EXTRACT PROVIDED:
Owen Williams
- Birth name: Owen Williams
- Date of birth: 2 October 1991 (age 33)
- Place of birth: Merthyr Tydfil, Wales
- Height: 191 cm (6 ft 3 in)
- Weight: 96 kg (15 st 2 lb)

Rugby union career
- Position(s): Centre
- Current team: Cardiff Blues

Senior career
- Years: Team / Apps / (Points)
- 2009-2012: Cardiff RFC / 31 / (70)
- 2010-: Cardiff Blues / 34 / (10)

International career
- Years: Team / Apps / (Points)
- 2010-2011: Wales U20 / 12 / (20)
- 2011-2013: Wales Sevens
- 2013: Wales / 4 / (5)

= Owen Williams (rugby union, born 1991) =

Owen Williams (born 2 October 1991) is a former Welsh rugby union player. A centre, he played club rugby for Cardiff Blues regional team.

Having previously been selected for the Wales national rugby sevens team, in May 2013 Williams was selected in the Wales national rugby union team 32-man training squad for the summer 2013 tour to Japan. He made his international debut against Japan on 8 June 2013 and maintained his place in the squad for Wales' Autumn internationals for 2013.

While playing for the Cardiff Blues in the 2014 World Club Tens, he suffered a significant injury to his spine and has been recovering in a hospital since. The injury left him paralysed from the chest down and needing to use a wheelchair.

TRY IT: Decide whether each statement agrees with the article on rugby player Owen Williams, answering yes or no and quoting the deciding words. 1. Williams made his international debut against Japan. 2. Williams was born in Cardiff. 3. Williams was injured while playing for Cardiff RFC. The lines that come next are taken from a different source.

ENTRIES PROVIDED:
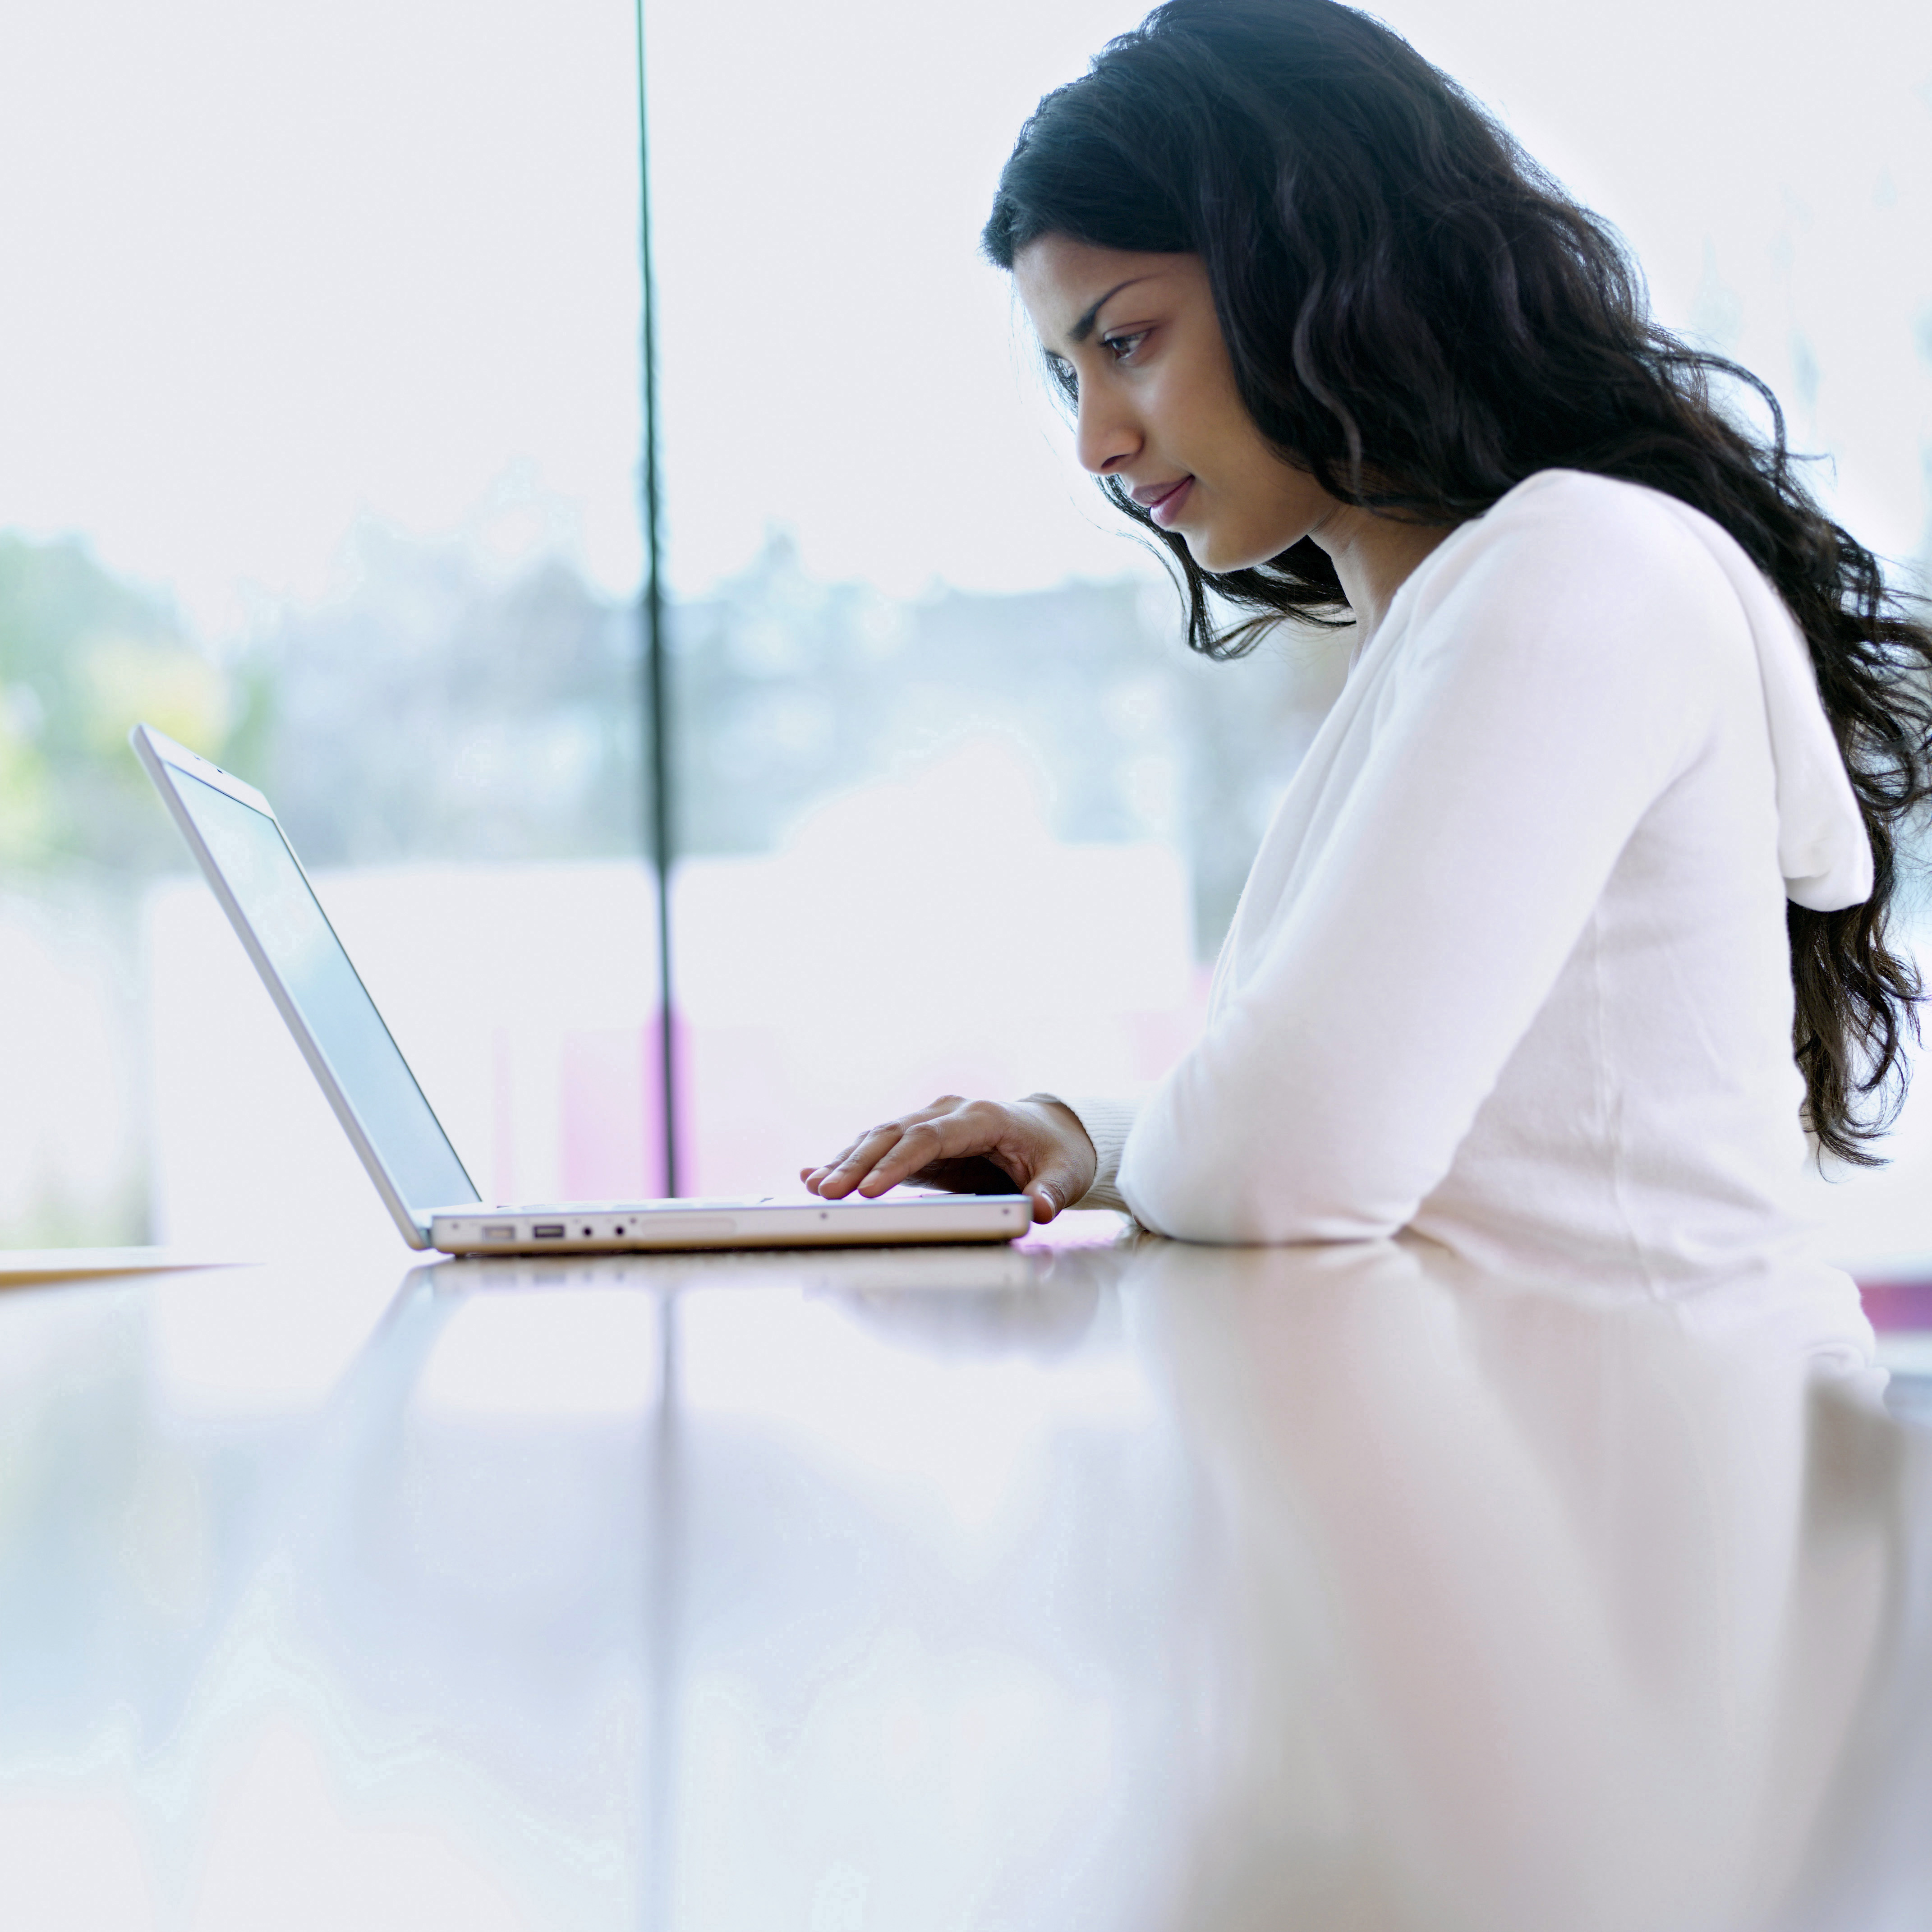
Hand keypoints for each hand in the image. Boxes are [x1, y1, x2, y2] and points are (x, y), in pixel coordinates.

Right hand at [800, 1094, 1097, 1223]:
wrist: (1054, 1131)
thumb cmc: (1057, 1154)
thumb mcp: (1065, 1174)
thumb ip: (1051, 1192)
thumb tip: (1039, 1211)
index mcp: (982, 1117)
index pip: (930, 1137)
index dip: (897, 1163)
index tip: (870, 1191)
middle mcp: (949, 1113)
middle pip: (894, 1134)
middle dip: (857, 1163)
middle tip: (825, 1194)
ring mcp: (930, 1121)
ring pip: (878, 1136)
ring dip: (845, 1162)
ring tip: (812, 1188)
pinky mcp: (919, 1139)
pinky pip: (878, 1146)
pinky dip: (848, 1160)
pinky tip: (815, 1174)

ANSWER FOR THIS EXERCISE:
1. Yes: "He made his international debut against Japan on 8 June 2013"
2. No: "Place of birth: Merthyr Tydfil, Wales"
3. No: "While playing for the Cardiff Blues in the 2014 World Club Tens, he suffered a significant injury to his spine"